Por Leonardo Sakamoto*
O Senado da Argentina aprovou o matrimônio entre pessoas do mesmo sexo. Quando a presidente Cristina Kirchner sancionar a mudança (e ela o fará, pois é defensora da proposta), o país será o primeiro da nossa machista América do Sul a universalizar esse direito. Gays e lésbicas poderão constituir oficialmente casais, com os mesmos direitos dos pares heterossexuais, incluindo herança, direito a pensões, adoção de filhos. Houve fortes protestos contra e a favor da mudança na legislação mas, ao final, ganhou a razão – vitória que pode ser computada na conta da sociadede civil argentina e suas organizações em prol dos direitos dos homossexuais.
O que mostra, mais uma vez, de que a discussão de quem tem um futebol mais bonito e eficiente está em aberto, mas em termos de civilidade o Brasil ainda tem muito o que aprender com o irmão do Sul. Por aqui, a Advocacia Geral da União defende a união estável de casais homossexuais. Em nome da Presidência da República, a AGU argumenta que as relações homossexuais existem independentemente de amparo legal, embora países já tenham mudado sua legislação para incluir essa possibilidade. O parecer tratando do tema veio para apoiar a Procuradoria Geral da República, que pediu para o Supremo declarar inconstitucional o artigo do Código Civil que considera a união possível apenas entre homens e mulheres.
Na Argentina, para possibilitar o matrimônio, houve uma alteração na legislação trocando “homem e mulher” para “cônjuges”. Há propostas tramitando no Congresso Nacional brasileiro para permitir a união civil entre pessoas do mesmo sexo, mas distantes de serem aprovadas. E a questão do matrimônio, então, é lenda. Afinal de contas, isso é pecado…
Apesar da influência de grupos religiosos contrários à mudança, mais cedo ou mais tarde, a lei será alterada no Brasil também, garantindo dignidade e combatendo o preconceito. Já está indo aos poucos: é um homem que consegue estender o plano de saúde para o seu companheiro, é uma mulher que consegue a pensão de sua companheira. O problema é que essa marcha está sendo bem lenta quando, em verdade, deveria correr rápida para dar tempo às pessoas que hoje vivem de desfrutarem uma nova realidade.
É um absurdo que a essa altura da história nossa sociedade ainda esteja discutindo se deve ou não universalizar direitos.
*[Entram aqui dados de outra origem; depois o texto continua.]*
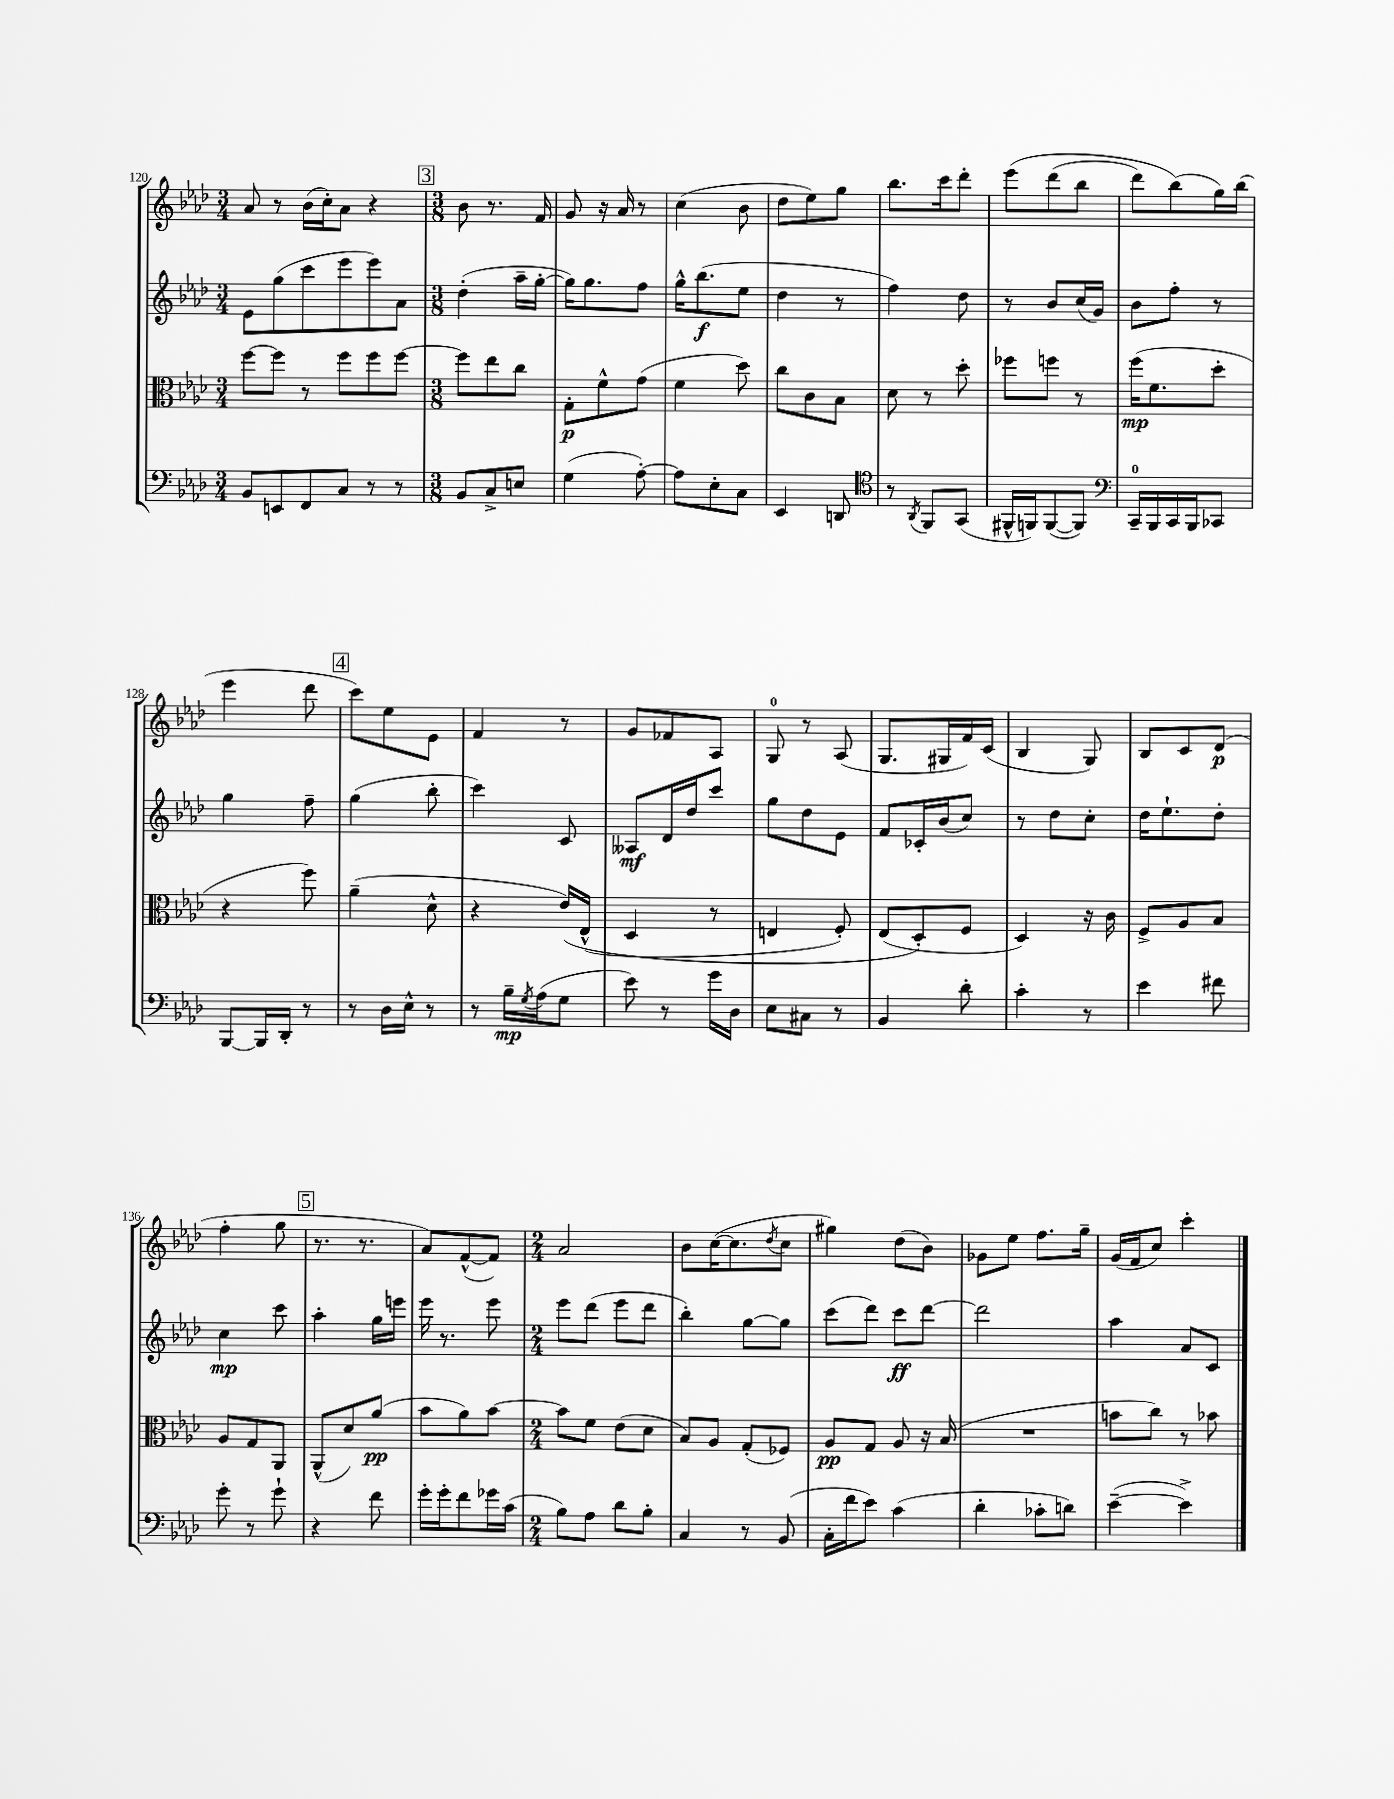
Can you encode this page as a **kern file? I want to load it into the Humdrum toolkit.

**kern	**kern	**kern	**kern
*staff4	*staff3	*staff2	*staff1
*clefF4	*clefC3	*clefG2	*clefG2
*k[b-e-a-d-]	*k[b-e-a-d-]	*k[b-e-a-d-]	*k[b-e-a-d-]
*M3/4	*M3/4	*M3/4	*M3/4
8BB-/L	[8ff\L	8e-\L	8a-/
8EE/	8ff\]J	(8gg\	8r
8FF/	8r	8ccc\	(16b-\LL
.	.	.	16cc'\J)
8C/J	8ff\L	8eee-\	8a-\J
8r	8ff\	8eee-\)	4r
8r	[8ff\J	8a-\J	.
=	=	=	=
*M3/8	*M3/8	*M3/8	*M3/8
8BB-/L	8ff\]L	(4dd-'\	8b-\
8C^/	8ee-\	.	8.r
8E/J	8cc\J	16aa-~\LL	.
.	.	[16gg'\JJ	16f/
=	=	=	=
(4G\	8G'\L	16gg\]LK)	8g/
.	.	8.gg\	.
.	8f^^\	.	16r
.	.	.	16a-/
[8A-'\)	(8g\J	8ff\J	8r
=	=	=	=
8A-\]L	4f\	16gg^^\LK	(4cc\
.	.	(8.bb-\	.
8E-'\	.	.	.
8C\J	8dd-\)	8ee-\J	8b-\
=	=	=	=
4EE-/	8cc\L	4dd-\	8dd-\L
.	8c\	.	8ee-\)
8DD/	8B-\J	8r	8gg\J
=	=	=	=
*clefC4	*	*	*
8r	8d-\	4ff\)	8.bb-\L
8qAA-/	.	.	.
8FF/L	8r	.	.
.	.	.	16ccc\k
(8GG/J	8dd-'\	8dd-\	8ddd-'\J
=	=	=	=
16FF#^^/LL	8ff-\L	8r	&(8eee-\L
16FF/J)	.	.	.
([8FF/	8ff\J	8b-/L	(8ddd-\
8FF/]J)	8r	(16cc/L	8bb-\J
.	.	16g/JJ)	.
=	=	=	=
*clefF4	*	*	*
16CC~/LL	(16ff\LK	8b-\L	8ddd-\L)
16BBB-/	8.f\	.	.
16CC/	.	8ff'\J	(8bb-\&)
16BBB-/J	.	.	.
8CC-/J	8dd-'\J	8r	16gg\L)
.	.	.	(16bb-\JJ
=	=	=	=
[8BBB-/L	4r	4gg\	4eee-\
16BBB-/]L	.	.	.
16DD-'/JJ	.	.	.
8r	8ff\)	8ff~\	8ddd-\
=	=	=	=
8r	(4a-~\	(4gg\	8ccc\L)
16D-\LL	.	.	8ee-\
16E-^^\JJ	.	.	.
8r	8d-^^\	8bb-'\	8e-\J
=	=	=	=
8r	4r	4ccc\)	4f/
16B-~\LL	.	.	.
8qG/	.	.	.
(16A-\J	.	.	.
8G\J	&(16e-/LL)	8c/	8r
.	(16E-^^/JJ	.	.
=	=	=	=
8e-\)	4D-/	8A--/L	8g/L
8r	.	16d-/L	8f-/
.	.	16dd-/J	.
16g\LL	8r	8ccc/J	8A-/J
16D-\JJ	.	.	.
=	=	=	=
8E-\L	4E/	8gg\L	8G/
8C#\J	.	8dd-\	8r
8r	8F'/)	8e-\J	(8A-/
=	=	=	=
4BB-/	(8E-/L	8f/L	8.G/L
.	8D-'/&)	16c-'/L	.
.	.	(16b-/J	16G#/L
8d-'\	8F/J	8cc/J)	16f/)
.	.	.	(16c/JJ
=	=	=	=
4c'\	4D-/)	8r	4B-/
.	.	8dd-\L	.
8r	16r	8cc'\J	8G/)
.	16c\	.	.
=	=	=	=
4e-\	8F^/L	16dd-\LK	8B-/L
.	.	8.ee-`\	.
.	8A-/	.	8c/
8f#\	8B-/J	8dd-'\J	(8d-/J
=	=	=	=
8g'\	8A-/L	4cc\	4ff'\
8r	8G/	.	.
8g`\	8AA-/J	8ccc\	8gg\
=	=	=	=
4r	(8AA-^^/L	4aa-'\	8.r
.	8d-/)	.	.
.	.	.	8.r
8f\	(8a-/J	16gg\LL	.
.	.	16eee\JJ	.
=	=	=	=
16g'\LL	8b-\L	16eee-\	8a-/L)
16g'\J	.	8.r	.
8f\	8a-\)	.	([8f^^/
16g-\L	[8b-\J	8eee-\	8f/]J)
(16c\JJ	.	.	.
=	=	=	=
*M2/4	*M2/4	*M2/4	*M2/4
8B-\L)	8b-\]L	8eee-\L	2a-/
8A-\J	8f\J	(8ddd-\J	.
8d-\L	(8e-\L	8eee-\L	.
8B-'\J	8d-\J	8ddd-\J	.
=	=	=	=
4C/	8B-/L)	4bb-'\)	8b-\L
.	8A-/J	.	([16cc\K
.	.	.	8.cc\]
8r	(8G'/L	[8gg\L	.
.	.	.	8qdd-/
(8BB-/	8F-/J)	8gg\]J	8cc\J
=	=	=	=
16C'\LL	8A-/L	(8ccc\L	4gg#\)
16f\J	.	.	.
8e-\J)	8G/J	8ddd-\J)	.
(4c\	8A-/	8ccc\L	(8dd-\L
.	16r	[8ddd-\J	8b-\J)
.	(16B-/	.	.
=	=	=	=
4d-'\	2r	2ddd-\]	8g-\L
.	.	.	8ee-\J
8c-'\L	.	.	8.ff\L
8d\J)	.	.	.
.	.	.	16gg~\Jk
=	=	=	=
([4e-~\	8b\L	4aa-\	(16g/LL
.	.	.	16f/J
.	8cc\J)	.	8cc/J)
4e-^\])	8r	8a-/L	4ccc'\
.	8b-\	8c/J	.
==	==	==	==
*-	*-	*-	*-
Que, de tempos em tempos, gays e lésbicas sejam espancados e assassinados nas ruas só porque ousaram ser diferentes da maioria. Que seguidores de uma pretensa verdade divina taxem o comportamento alheio de pecado e condenem os diferentes a uma vida de inferno aqui na Terra.
Consciência não se aprende na escola, nem é reserva moral passada de pai para filho nas famílias. Mas sim na vivência comum na sociedade, na tentativa do conhecimento do outro, na busca por tolerar as diferenças. O Congresso Nacional, que hoje está sentado em cima de propostas de mudança, é fruto do tecido social em que está inserido – e sim, a esbórnia que ganha as páginas policiais, digo, de política, é um reflexo de nós mesmos. Na prática, uma (não) decisão legislativa tem em seu âmago o mesmo preconceito das piadas maldosas contra gays ou dos pequenos machismos em que nós (e não me excluo disso) nos afundamos no dia-a-dia. O que difere é o tamanho do impacto, não sua natureza.
Coloquemos a culpa no processo de formação do Brasil, na herança do patriarcalismo português, nas imposições religiosas, no Jardim do Éden e por aí vai. É mais fácil atestar que somos frutos de algo, determinados pelo passado, do que tentar romper com uma inércia que mantém cidadãos de primeira classe (homens, ricos, brancos, heterossexuais) e segunda classe (mulheres, pobres, negras e índias, homossexuais etc.). Tem sido uma luta inglória, mas necessária. Que inclui uma profunda reflexão sobre nossos próprios comportamentos. No final, será uma escolha entre a barbárie da intolerância e a civilização.
*Jornalista e doutor em Ciência Política. É coordenador da ONG Repórter Brasil e seu representante na Comissão Nacional para a Erradicação do Trabalho Escravo.